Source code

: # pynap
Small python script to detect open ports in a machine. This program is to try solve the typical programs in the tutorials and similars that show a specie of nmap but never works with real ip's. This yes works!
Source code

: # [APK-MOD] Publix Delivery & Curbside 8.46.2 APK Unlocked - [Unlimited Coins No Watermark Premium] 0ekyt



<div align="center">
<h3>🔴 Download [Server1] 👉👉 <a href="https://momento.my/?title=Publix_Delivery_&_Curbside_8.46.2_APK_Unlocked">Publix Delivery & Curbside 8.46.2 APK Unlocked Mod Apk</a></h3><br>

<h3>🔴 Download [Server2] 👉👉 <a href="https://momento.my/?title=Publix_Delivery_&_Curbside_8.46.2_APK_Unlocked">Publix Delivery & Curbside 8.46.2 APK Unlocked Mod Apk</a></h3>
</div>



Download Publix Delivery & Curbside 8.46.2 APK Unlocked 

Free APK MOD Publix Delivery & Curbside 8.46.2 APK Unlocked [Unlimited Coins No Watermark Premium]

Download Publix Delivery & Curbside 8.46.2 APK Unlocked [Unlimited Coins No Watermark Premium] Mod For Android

▶ **Goal of the exercise**
Starting at the line with "Small python script", copy every line up to and including the last one in the entries above.

▶ **Reply to the task**
Small python script to detect open ports in a machine. This program is to try solve the typical programs in the tutorials and similars that show a specie of nmap but never works with real ip's. This yes works!
Source code

: # [APK-MOD] Publix Delivery & Curbside 8.46.2 APK Unlocked - [Unlimited Coins No Watermark Premium] 0ekyt



<div align="center">
<h3>🔴 Download [Server1] 👉👉 <a href="https://momento.my/?title=Publix_Delivery_&_Curbside_8.46.2_APK_Unlocked">Publix Delivery & Curbside 8.46.2 APK Unlocked Mod Apk</a></h3><br>

<h3>🔴 Download [Server2] 👉👉 <a href="https://momento.my/?title=Publix_Delivery_&_Curbside_8.46.2_APK_Unlocked">Publix Delivery & Curbside 8.46.2 APK Unlocked Mod Apk</a></h3>
</div>



Download Publix Delivery & Curbside 8.46.2 APK Unlocked 

Free APK MOD Publix Delivery & Curbside 8.46.2 APK Unlocked [Unlimited Coins No Watermark Premium]

Download Publix Delivery & Curbside 8.46.2 APK Unlocked [Unlimited Coins No Watermark Premium] Mod For Android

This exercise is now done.